» Your goal
Without the pictures, write out all the lines below exactly as they appear.

» Supplied data
--- START ---
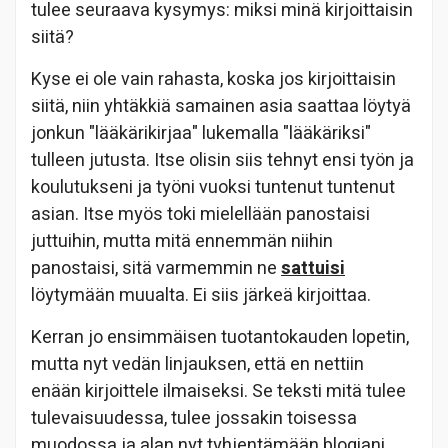
tulee seuraava kysymys: miksi minä kirjoittaisin
siitä?
Kyse ei ole vain rahasta, koska jos kirjoittaisin
siitä, niin yhtäkkiä samainen asia saattaa löytyä
jonkun "lääkärikirjaa" lukemalla "lääkäriksi"
tulleen jutusta. Itse olisin siis tehnyt ensi työn ja
koulutukseni ja työni vuoksi tuntenut tuntenut
asian. Itse myös toki mielellään panostaisi
juttuihin, mutta mitä ennemmän niihin
panostaisi, sitä varmemmin ne
sattuisi
löytymään muualta. Ei siis järkeä kirjoittaa.
Kerran jo ensimmäisen tuotantokauden lopetin,
mutta nyt vedän linjauksen, että en nettiin
enään kirjoittele ilmaiseksi. Se teksti mitä tulee
tulevaisuudessa, tulee jossakin toisessa
muodossa ja alan nyt tyhjentämään blogiani.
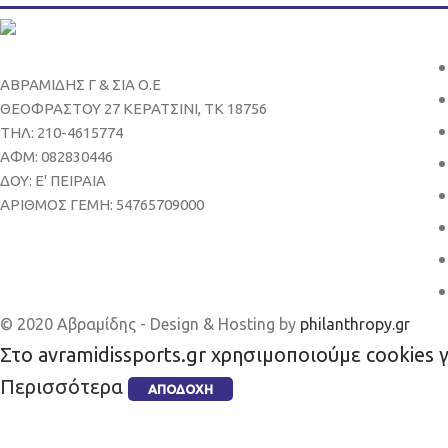
ΑΒΡΑΜΙΔΗΣ Γ & ΣΙΑ Ο.Ε
ΘΕΟΦΡΑΣΤΟΥ 27 ΚΕΡΑΤΣΙΝΙ, ΤΚ 18756
ΤΗΛ: 210-4615774
ΑΦΜ: 082830446
ΔΟΥ: Ε' ΠΕΙΡΑΙΑ
ΑΡΙΘΜΟΣ ΓΕΜΗ: 54765709000
© 2020 Αβραμίδης - Design & Hosting by
philanthropy.gr
Στο avramidissports.gr χρησιμοποιούμε cookies 
Περισσότερα
ΑΠΟΔΟΧΉ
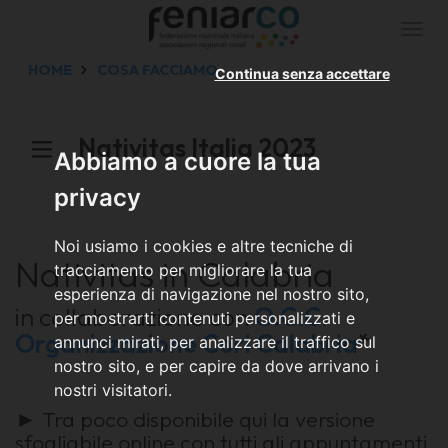
Togg
navi
HOME
COSA FACCIAMO
Continua senza accettare
Nativitas Italia 2023
Abbiamo a cuore la tua
privacy
Noi usiamo i cookies e altre tecniche di
Nativitas in Calabria
tracciamento per migliorare la tua
esperienza di navigazione nel nostro sito,
in collaborazione con
O.C.C.
per mostrarti contenuti personalizzati e
Organizzazione Cori Calabria
*
annunci mirati, per analizzare il traffico sul
nostro sito, e per capire da dove arrivano i
nostri visitatori.
► Tra poco disponibile qui la versione
sfogliabile online con tutti gli appuntamenti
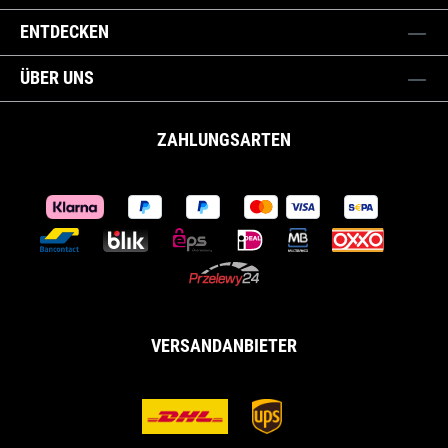
ENTDECKEN
ÜBER UNS
ZAHLUNGSARTEN
VERSANDANBIETER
--- END ---
» Answer space
tulee seuraava kysymys: miksi minä kirjoittaisin
siitä?
Kyse ei ole vain rahasta, koska jos kirjoittaisin
siitä, niin yhtäkkiä samainen asia saattaa löytyä
jonkun "lääkärikirjaa" lukemalla "lääkäriksi"
tulleen jutusta. Itse olisin siis tehnyt ensi työn ja
koulutukseni ja työni vuoksi tuntenut tuntenut
asian. Itse myös toki mielellään panostaisi
juttuihin, mutta mitä ennemmän niihin
panostaisi, sitä varmemmin ne
sattuisi
löytymään muualta. Ei siis järkeä kirjoittaa.
Kerran jo ensimmäisen tuotantokauden lopetin,
mutta nyt vedän linjauksen, että en nettiin
enään kirjoittele ilmaiseksi. Se teksti mitä tulee
tulevaisuudessa, tulee jossakin toisessa
muodossa ja alan nyt tyhjentämään blogiani.
ΑΒΡΑΜΙΔΗΣ Γ & ΣΙΑ Ο.Ε
ΘΕΟΦΡΑΣΤΟΥ 27 ΚΕΡΑΤΣΙΝΙ, ΤΚ 18756
ΤΗΛ: 210-4615774
ΑΦΜ: 082830446
ΔΟΥ: Ε' ΠΕΙΡΑΙΑ
ΑΡΙΘΜΟΣ ΓΕΜΗ: 54765709000
© 2020 Αβραμίδης - Design & Hosting by
philanthropy.gr
Στο avramidissports.gr χρησιμοποιούμε cookies 
Περισσότερα
ΑΠΟΔΟΧΉ
Togg
navi
HOME
COSA FACCIAMO
Continua senza accettare
Nativitas Italia 2023
Abbiamo a cuore la tua
privacy
Noi usiamo i cookies e altre tecniche di
Nativitas in Calabria
tracciamento per migliorare la tua
esperienza di navigazione nel nostro sito,
in collaborazione con
O.C.C.
per mostrarti contenuti personalizzati e
Organizzazione Cori Calabria
*
annunci mirati, per analizzare il traffico sul
nostro sito, e per capire da dove arrivano i
nostri visitatori.
► Tra poco disponibile qui la versione
sfogliabile online con tutti gli appuntamenti
ENTDECKEN
ÜBER UNS
ZAHLUNGSARTEN
VERSANDANBIETER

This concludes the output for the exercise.